There is no time when this temptation is more powerful than when we are facing difficulty. This is exactly what the verse we are considering recognizes. When you are being hammered by the enemy, it’s very tempting to debate within yourself as to whether God’s way is the best way. It starts with bad attitudes. Perhaps you begin to doubt God, doubt His goodness, and question His love. Perhaps you give way to anger, impatience, and irritation. Or maybe you begin to allow yourself to envy. You wonder why the guy next to you has such an easy route to walk, when yours is so hard.
These bad attitudes lead to bad habits. You quit praying because you reason that it doesn’t seem to be doing any good. You stop reading your Bible because those promises don’t seem to be coming true in your life. You quit attending your small group because you can’t stand to hear the stories of God’s love that others share, when your life is so hard. You even begin to give yourself reasons for missing the Sunday worship service, reasons you once wouldn’t have given yourself. Before too long, there is a coldness and distance in your relationship with God that would have shocked you in the early days of your journey. Your difficulty has deceived you into thinking that you have reason for wandering off God’s straight path, and your attitudes and habits have placed you on the dangerous side-paths of the kingdom of self.
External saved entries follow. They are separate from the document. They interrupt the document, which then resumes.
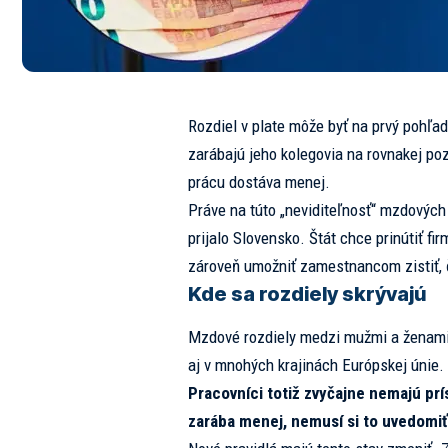
Rozdiel v plate môže byť na prvý pohľa
zarábajú jeho kolegovia na rovnakej pozí
prácu dostáva menej.
Práve na túto „neviditeľnosť“ mzdových 
prijalo Slovensko. Štát chce prinútiť fir
zároveň umožniť zamestnancom zistiť, 
Kde sa rozdiely skrývajú
Mzdové rozdiely medzi mužmi a ženami
aj v mnohých krajinách Európskej únie. 
Pracovníci totiž zvyčajne nemajú prí
zarába menej, nemusí si to uvedomiť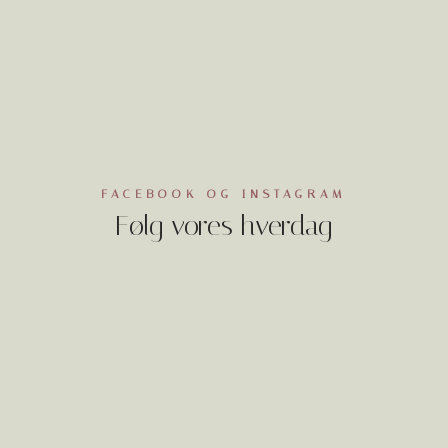
FACEBOOK OG INSTAGRAM
Følg vores hverdag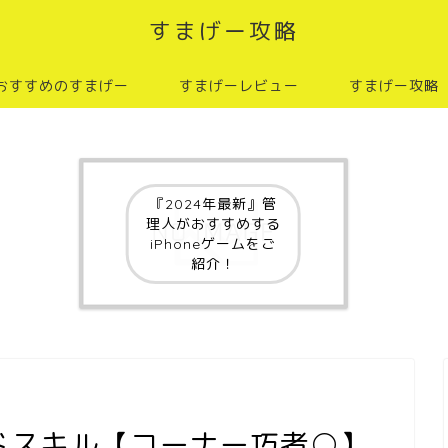
すまげー攻略
おすすめのすまげー
すまげーレビュー
すまげー攻略
『2024年最新』管
理人がおすすめする
iPhoneゲームをご
紹介！
ドスキル【コーナー巧者○】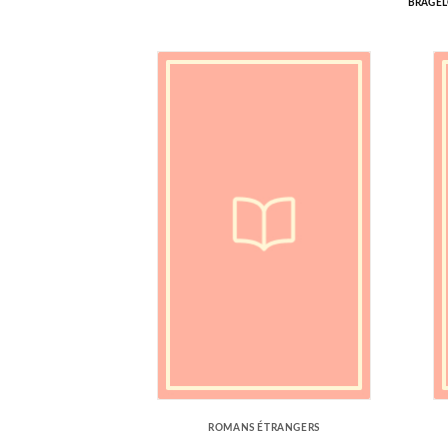
BRAGE
ROMANS ÉTRANGERS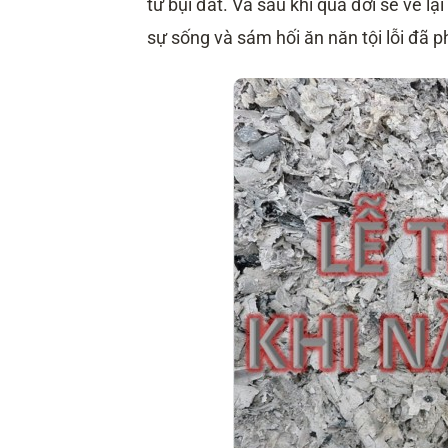
từ bụi đất. Và sau khi qua đời sẽ về l
sự sống và sám hối ăn năn tội lỗi đã 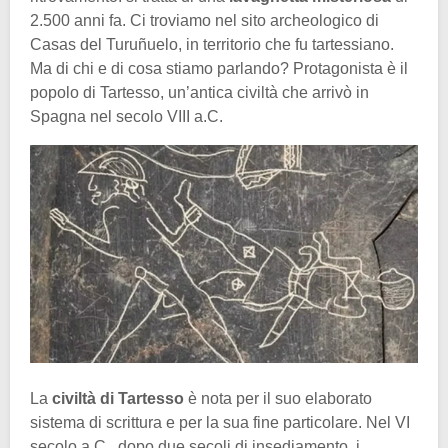
2.500 anni fa. Ci troviamo nel sito archeologico di
Casas del Turuñuelo, in territorio che fu tartessiano.
Ma di chi e di cosa stiamo parlando? Protagonista è il
popolo di Tartesso, un’antica civiltà che arrivò in
Spagna nel secolo VIII a.C.
La
civiltà di Tartesso
è nota per il suo elaborato
sistema di scrittura e per la sua fine particolare. Nel VI
secolo a.C., dopo due secoli di insediamento, i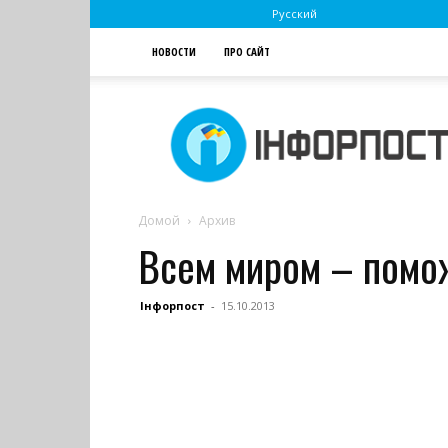
Русский
НОВОСТИ
ПРО САЙТ
Інфорпост
Домой
Архив
Всем миром – помо
Інфорпост
-
15.10.2013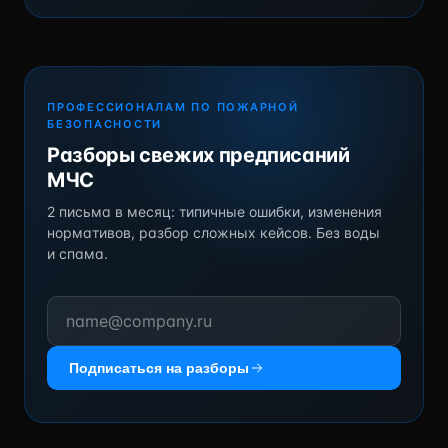
ПРОФЕССИОНАЛАМ ПО ПОЖАРНОЙ
БЕЗОПАСНОСТИ
Разборы свежих предписаний
МЧС
2 письма в месяц: типичные ошибки, изменения
нормативов, разбор сложных кейсов. Без воды
и спама.
Подписаться на разборы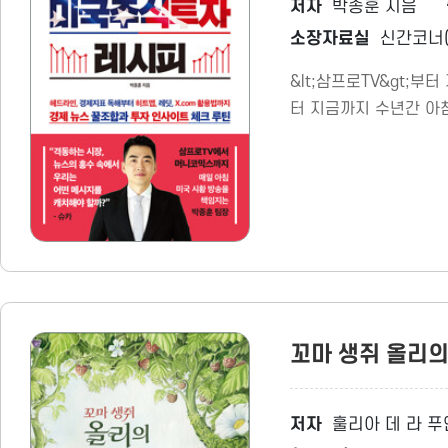
저자
박종훈 지음
소장자료실
신간코너(
&lt;삼프로TV&gt;
터 지금까지 수년간 아
크 루틴을 완성하게 되었
꼬마 생쥐 올리
저자
훌리아 데 라 푸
So David’s prayer is an important request for all of us. All of us step off God’s path in some way, and all of us need restoring grace. Have you gotten off God’s straight path? Have you given yourself reason to take side-paths? How about praying, once again today, “Teach me your way, O Lord, and lead me on a level path”? Thankfully, our Savior Guide doesn’t leave us to our wandering. He relentlessly seeks us and places us back on His straight path, and for that, every son and daughter still on the journey should be deeply thankful.